The Importance of Reading

5th March 2020
The Importance of Reading

The Importance of Reading by Miss Lapping

There’s a misconception that reading is a solitary activity. I think it’s actually a great way to connect with others and gain different perspectives of life. World Book Day is just one example of how books can be enjoyed by everyone, irrespective of age or ability. Reading has been shown to help us improve vocabulary, reduce stress and sharpen our minds- among its many other benefits! At St Aloysius' College, there is an amazing reading culture and it’s lovely to be a part of that.

In the Junior and Senior Libraries

Both our junior and senior libraries are largely pupil-led, with students picking out the collections, recommending new authors and exploring different genres. The libraries really are a reflection of the pupils. I think young people are more socially conscious than ever before and we’ve started carrying a lot more books that focus on social issues, mental health, and minority groups. It is impossible for me to match the expansive literary knowledge that the pupils display. However, luckily for me, there’s always someone here who’s willing to have a chat about books and try to keep me up to date.

Every week I’m blown away by the books that our Junior School pupils are reading. I’ve found myself discussing Dickens with 9-year-olds and have watched P4’s create their own amazing comics after checking out Tom Gates. Over the last few weeks at the library club, we’ve spoke about the impact of Anne Frank’s Diary, what jobs we’d have if we lived in Harry Potter’s world and rated Murder Most Unladylike as the best crime series. There are no limitations to what they will pick up- something that makes my job a whole lot easier!

In the senior school, books that have been adapted into films and TV shows are really popular just now. While I am totally biased in my belief that books are better than their movies, watching something can undoubtedly be a really good gateway to discovering new authors and genres. Mark Twain said that ‘classic’ was a term used to describe books that people praise but never read, however, adaptations can make celebrated novels such as Emma and David Copperfield seem less daunting and it’s great to see people get invested in them.


Early Years:

Julia Donaldson, Roald Dahl and Dr Seuss books are guaranteed to be full of fun and spark imagination. I also like biographical books such as Stories for Kids Who Dare to be Different by Ben Brooks, which can inspire and encourage us by telling us about our heroes’ lives.


Books like Wonder, The Goldfish Boy, and The Boy at the Back of the Class are great, contemporary novels that teach us about kindness and embracing our differences. The Horrible Histories and Horrible Sciences collections are a fun way to get into non-fiction and help us make sense of the world around us. 
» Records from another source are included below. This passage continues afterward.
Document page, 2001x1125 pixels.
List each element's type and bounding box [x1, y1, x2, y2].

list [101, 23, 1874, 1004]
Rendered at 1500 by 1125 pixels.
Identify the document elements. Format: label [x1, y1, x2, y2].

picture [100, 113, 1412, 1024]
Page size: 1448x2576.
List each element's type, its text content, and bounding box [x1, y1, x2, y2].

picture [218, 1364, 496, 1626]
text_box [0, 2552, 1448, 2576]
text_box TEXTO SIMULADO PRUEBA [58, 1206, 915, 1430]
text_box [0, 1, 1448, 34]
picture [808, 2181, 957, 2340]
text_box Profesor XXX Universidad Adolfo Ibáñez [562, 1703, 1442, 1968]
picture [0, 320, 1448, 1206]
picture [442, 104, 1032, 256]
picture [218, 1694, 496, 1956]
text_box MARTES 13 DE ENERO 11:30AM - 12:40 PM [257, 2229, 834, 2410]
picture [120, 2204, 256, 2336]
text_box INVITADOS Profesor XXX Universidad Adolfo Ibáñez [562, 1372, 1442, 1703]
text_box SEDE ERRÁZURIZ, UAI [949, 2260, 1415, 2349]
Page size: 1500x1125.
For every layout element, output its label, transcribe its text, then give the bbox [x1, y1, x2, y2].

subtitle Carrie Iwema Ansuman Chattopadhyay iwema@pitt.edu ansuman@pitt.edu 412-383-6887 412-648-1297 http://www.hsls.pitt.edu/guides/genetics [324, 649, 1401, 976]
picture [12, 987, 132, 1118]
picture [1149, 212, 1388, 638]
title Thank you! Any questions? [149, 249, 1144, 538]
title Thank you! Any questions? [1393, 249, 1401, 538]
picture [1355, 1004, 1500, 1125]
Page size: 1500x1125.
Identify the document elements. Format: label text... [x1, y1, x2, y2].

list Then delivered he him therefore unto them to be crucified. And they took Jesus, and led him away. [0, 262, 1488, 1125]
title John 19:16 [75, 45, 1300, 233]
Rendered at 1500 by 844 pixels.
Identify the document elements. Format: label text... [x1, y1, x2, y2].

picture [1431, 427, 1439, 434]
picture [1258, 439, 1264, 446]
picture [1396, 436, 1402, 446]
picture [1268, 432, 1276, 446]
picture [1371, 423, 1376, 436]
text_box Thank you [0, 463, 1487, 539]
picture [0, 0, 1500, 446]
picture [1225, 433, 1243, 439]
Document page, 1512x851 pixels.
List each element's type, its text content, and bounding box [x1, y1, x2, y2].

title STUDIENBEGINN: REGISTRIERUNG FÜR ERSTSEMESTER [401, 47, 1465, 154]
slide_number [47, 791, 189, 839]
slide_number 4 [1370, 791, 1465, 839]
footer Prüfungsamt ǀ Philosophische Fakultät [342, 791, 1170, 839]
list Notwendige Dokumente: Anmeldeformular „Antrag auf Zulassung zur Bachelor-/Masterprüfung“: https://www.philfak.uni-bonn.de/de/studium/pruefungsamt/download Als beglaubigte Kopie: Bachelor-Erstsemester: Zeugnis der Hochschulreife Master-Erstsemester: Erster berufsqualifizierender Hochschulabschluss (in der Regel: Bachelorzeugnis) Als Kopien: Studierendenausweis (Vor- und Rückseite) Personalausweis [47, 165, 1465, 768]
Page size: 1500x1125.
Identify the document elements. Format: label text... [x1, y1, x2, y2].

There are so many diverse YA books, but some of my must-reads for older students are The Book Thief by Markus Zusak, The Curious Incident of the Dog in the Night-Time by Mark Haddon, To Kill a Mocking Bird by Harper Lee and The Colour Purple by Alice Walker.

My favourite book

It’s hard to just pick one! I always think that the last book I’ve read is my favourite. Just now I’m reading The Sound and the Fury by William Faulkner and Do No Harm by Dr. Henry Marsh, both are fascinating in their own ways, but I think I’ll be taking recommendations for something more cheery for my next read!